By Joe Bendel. In 1952, the commanding Winston Churchill was back in 10 Downing Street and war once again entangled the Allies, this time in Korea. He may not have understood it at the time, but the Korean War was a positive development for John Boorman, because it eventually provided the inspiration for his follow-up to the Oscar nominated Hope and Glory. Nine years later, Bill Rohan commences his compulsory military service in Boorman’s Queen and Country, which screens as a special Film Comment presentation at the 52nd New York Film Festival.
Nine year old Rohan would never say the National Socialists never did anything for him, after an errant bomb destroys his school in the end of Hope and Glory. Q&C picks up at that point, rapidly fast-forwarding to his service years. British troops are shipping out to Korea, but through a twist of fate, Rohan and his volatile mate Percy Hapgood are assigned to clerical duties on the base.
While this posting suits Rohan far better than the Korean Peninsula, he still has to contend with Sergeant Major Bradley, a by-the-book stickler, who is constantly bringing Rohan and Hapgood up before the increasingly weary Major Cross on minor rules violations. While Hapgood and the scrounging Private Redmond plot against the Sergeant Major, Rohan pursues an aristocratic beauty in town, whom he will call Ophelia until she corrects him. Scandals and controversies will erupt on the base as England prepares for the coronation of a new monarch, signifying the beginning of a new era.
While Q&C is rather episodically structurally, Boorman really ties it all together in the closing scenes.
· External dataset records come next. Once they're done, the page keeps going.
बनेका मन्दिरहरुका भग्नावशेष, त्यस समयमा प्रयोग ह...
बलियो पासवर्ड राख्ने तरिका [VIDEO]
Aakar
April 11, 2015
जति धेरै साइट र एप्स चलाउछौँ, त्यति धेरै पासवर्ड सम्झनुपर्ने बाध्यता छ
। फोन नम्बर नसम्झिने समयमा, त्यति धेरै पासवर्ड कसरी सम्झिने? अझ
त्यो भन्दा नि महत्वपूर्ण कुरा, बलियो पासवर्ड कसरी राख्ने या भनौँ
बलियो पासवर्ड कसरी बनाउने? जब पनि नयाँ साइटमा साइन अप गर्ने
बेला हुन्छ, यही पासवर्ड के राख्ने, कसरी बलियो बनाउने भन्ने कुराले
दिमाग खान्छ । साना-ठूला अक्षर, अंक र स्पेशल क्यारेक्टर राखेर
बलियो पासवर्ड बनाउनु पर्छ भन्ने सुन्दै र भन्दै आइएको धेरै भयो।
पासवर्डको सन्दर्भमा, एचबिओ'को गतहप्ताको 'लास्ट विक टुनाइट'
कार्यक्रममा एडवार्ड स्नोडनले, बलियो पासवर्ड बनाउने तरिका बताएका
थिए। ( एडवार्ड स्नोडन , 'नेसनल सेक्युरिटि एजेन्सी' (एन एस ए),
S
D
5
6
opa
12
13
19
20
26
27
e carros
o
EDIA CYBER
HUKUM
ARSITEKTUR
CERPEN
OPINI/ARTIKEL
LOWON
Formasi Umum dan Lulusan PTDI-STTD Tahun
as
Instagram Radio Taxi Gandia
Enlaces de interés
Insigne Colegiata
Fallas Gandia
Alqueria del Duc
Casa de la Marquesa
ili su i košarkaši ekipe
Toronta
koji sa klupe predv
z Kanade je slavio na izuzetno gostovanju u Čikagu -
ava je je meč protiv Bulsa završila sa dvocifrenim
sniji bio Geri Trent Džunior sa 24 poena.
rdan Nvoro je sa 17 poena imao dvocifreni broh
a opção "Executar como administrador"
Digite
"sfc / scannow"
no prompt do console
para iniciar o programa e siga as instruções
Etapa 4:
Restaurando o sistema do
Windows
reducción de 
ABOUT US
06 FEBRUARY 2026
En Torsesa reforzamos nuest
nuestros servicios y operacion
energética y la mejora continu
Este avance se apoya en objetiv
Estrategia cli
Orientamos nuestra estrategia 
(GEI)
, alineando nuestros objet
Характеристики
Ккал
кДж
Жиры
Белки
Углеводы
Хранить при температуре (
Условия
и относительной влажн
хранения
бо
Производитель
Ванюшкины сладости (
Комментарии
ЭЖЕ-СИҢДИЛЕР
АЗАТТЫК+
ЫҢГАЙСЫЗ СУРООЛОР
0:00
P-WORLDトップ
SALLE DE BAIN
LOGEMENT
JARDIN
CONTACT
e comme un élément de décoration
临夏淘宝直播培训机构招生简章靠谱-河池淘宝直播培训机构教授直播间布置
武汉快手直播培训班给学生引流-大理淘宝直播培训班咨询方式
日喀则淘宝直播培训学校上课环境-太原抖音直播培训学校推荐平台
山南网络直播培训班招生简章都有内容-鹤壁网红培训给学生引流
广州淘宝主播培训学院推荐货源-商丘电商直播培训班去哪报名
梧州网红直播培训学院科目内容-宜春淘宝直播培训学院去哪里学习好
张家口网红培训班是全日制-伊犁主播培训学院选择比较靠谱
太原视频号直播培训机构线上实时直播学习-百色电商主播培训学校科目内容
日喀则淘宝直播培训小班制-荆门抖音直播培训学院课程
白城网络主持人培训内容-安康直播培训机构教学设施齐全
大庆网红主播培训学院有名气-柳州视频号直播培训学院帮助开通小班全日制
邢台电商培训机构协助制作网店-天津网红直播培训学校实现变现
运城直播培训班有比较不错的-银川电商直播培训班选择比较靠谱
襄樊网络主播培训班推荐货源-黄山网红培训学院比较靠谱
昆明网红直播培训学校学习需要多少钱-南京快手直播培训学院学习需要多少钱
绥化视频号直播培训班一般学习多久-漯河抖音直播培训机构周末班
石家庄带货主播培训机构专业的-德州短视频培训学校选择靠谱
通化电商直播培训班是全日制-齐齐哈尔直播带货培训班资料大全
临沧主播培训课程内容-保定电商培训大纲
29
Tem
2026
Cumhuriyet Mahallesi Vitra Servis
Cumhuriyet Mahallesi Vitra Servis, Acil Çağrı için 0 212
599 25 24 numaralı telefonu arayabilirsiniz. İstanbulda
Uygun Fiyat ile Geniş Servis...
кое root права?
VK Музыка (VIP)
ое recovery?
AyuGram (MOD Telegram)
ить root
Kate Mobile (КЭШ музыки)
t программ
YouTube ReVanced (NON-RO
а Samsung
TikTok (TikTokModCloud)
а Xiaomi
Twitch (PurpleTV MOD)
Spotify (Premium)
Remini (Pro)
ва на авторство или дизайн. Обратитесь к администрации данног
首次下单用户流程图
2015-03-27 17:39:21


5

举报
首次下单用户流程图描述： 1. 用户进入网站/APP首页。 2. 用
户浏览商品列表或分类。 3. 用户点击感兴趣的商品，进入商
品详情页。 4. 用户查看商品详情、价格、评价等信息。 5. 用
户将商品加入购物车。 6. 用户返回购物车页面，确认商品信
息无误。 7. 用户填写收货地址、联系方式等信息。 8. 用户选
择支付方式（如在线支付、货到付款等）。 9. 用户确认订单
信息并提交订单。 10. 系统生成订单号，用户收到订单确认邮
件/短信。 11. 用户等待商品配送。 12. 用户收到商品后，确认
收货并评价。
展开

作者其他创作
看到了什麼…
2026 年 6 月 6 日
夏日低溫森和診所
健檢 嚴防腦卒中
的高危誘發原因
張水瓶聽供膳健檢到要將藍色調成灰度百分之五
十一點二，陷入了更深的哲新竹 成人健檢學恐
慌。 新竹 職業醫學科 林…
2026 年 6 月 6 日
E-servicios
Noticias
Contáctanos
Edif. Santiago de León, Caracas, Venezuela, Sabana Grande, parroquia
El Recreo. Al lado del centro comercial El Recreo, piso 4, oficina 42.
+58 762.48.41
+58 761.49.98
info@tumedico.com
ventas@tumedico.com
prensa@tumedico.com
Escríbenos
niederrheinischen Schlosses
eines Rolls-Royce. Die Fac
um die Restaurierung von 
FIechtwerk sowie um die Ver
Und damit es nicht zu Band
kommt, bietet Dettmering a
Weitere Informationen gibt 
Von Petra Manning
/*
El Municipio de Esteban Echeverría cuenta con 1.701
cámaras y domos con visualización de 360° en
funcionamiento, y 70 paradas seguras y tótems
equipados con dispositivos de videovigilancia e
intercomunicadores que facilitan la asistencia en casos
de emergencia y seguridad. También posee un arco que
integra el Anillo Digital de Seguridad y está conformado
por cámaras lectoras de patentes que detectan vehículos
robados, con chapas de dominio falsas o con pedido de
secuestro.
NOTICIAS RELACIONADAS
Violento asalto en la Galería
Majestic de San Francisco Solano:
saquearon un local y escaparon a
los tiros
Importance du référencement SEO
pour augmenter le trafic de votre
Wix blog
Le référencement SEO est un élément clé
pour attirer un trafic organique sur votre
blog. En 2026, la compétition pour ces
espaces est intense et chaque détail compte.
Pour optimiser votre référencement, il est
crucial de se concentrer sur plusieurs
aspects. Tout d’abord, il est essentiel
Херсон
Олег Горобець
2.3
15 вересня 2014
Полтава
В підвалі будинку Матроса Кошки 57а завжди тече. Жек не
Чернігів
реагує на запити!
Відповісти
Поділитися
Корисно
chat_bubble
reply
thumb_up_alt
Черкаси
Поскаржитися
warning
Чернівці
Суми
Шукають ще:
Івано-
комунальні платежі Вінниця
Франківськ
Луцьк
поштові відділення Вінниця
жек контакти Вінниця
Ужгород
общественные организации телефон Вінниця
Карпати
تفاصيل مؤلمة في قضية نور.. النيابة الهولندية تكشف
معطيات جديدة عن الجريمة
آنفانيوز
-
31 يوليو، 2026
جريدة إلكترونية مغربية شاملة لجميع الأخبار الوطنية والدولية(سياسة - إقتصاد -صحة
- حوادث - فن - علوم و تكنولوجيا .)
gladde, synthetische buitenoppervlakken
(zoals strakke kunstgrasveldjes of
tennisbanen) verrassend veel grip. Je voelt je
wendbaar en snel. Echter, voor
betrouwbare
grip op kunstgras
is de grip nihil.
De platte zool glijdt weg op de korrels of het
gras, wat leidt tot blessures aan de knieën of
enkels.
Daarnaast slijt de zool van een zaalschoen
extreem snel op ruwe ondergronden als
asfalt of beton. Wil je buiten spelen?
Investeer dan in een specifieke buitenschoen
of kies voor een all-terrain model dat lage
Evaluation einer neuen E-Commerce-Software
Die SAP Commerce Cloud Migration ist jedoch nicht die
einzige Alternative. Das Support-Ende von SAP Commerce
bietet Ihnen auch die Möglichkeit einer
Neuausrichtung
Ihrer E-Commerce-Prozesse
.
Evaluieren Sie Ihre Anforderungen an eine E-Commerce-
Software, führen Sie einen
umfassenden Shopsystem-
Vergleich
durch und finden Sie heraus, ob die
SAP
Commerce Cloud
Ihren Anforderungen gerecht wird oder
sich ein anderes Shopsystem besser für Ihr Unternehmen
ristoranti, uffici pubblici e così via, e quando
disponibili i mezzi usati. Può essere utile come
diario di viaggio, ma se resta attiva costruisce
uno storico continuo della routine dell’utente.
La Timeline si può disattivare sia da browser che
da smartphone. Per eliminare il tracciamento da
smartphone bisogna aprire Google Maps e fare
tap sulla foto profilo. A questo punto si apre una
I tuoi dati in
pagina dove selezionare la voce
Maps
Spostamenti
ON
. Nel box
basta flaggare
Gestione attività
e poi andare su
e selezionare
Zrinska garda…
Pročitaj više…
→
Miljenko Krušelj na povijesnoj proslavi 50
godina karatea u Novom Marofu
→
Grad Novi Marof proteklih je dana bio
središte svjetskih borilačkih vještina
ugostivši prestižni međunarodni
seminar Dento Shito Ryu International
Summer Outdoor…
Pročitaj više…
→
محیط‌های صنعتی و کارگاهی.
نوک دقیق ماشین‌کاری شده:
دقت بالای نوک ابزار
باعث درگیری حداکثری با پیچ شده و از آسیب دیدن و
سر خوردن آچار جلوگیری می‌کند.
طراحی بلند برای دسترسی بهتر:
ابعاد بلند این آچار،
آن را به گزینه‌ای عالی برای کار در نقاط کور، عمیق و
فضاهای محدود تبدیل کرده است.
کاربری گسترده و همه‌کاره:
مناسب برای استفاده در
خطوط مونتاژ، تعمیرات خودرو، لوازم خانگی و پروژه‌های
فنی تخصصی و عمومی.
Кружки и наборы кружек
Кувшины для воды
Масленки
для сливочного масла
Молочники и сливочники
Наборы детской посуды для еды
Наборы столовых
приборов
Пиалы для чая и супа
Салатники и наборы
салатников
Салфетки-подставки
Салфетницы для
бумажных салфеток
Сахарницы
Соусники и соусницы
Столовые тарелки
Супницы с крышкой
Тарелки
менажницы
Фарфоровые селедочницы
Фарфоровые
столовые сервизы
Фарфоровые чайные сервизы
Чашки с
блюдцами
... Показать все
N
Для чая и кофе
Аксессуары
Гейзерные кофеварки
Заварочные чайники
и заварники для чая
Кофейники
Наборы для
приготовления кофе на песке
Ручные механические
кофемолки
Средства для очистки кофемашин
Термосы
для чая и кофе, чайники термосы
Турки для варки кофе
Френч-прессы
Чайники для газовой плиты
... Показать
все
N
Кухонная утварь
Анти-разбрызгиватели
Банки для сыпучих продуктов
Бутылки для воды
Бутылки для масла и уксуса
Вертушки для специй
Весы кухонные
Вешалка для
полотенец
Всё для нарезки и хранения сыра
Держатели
Clearly, the film is suffused with unabashed nostalgia, but there are also moments of grace and beauty. It is the sequel nobody was expecting, but it leaves us anticipating a third installment of the Rohan chronicles.
While we did not realize it when Hope and Glory was nominated for five Oscars, Rohan may now be aptly compared to Neil Simon’s Eugene Jerome. Just as Hope and Brighton Beach Memoirs cover their surrogates’ formative years, Q&C and Biloxi Blues follow their military stints. Of course, Jerome finds success as a comedy writer in Broadway Bound, whereas Rohan’s fascination with the Shepperton film studio not far from his family’s new home seems to foreshadow much.
Unlike the genial wise-cracking Jerome, Rohan is undeniably the blandest figure in Q&C, but that is understandable. We always see ourselves as the dullest person in our own stories. We are the workaday pluggers and everyone else must be the cut-ups and cads. So it is with Boorman and Rohan, played serviceably by Callum Turner. In contrast, a nearly unrecognizable David Thewlis delivers a truly year’s best, Oscar worthy performance as the tightly wound Sergeant Major. Although he bears the brunt of most of the film’s comedic jibes, he also is its most potent source of pathos.
Frankly, Q&C is blessed with an embarrassment of riches when it comes to its supporting cast. Richard E. Grant is a delight as Major Cross, doing his usual sly, sophisticated thing, except even more so. Caleb Landry Jones’ Hapgood serves as a suitably destabilizing wild card, while Vanessa Kirby projects the allure and world weariness one could only expect from a young woman who had lived through the emotional travails of war.
Yes, Q&C is old fashioned, but it is wholly satisfying. It is a lovingly crafted period production that perfectly recreates the still distressed look of post-war Britain. It is also a pleasure to watch the accomplished ensemble bring their humanly flawed characters to life. Enthusiastically recommended, Queen and Country screened tonight (10/7) at the Walter Reade, as part of this year’s NYFF.
LFM GRADE: A-
Posted on October 7th, 2014 at 9:46pm.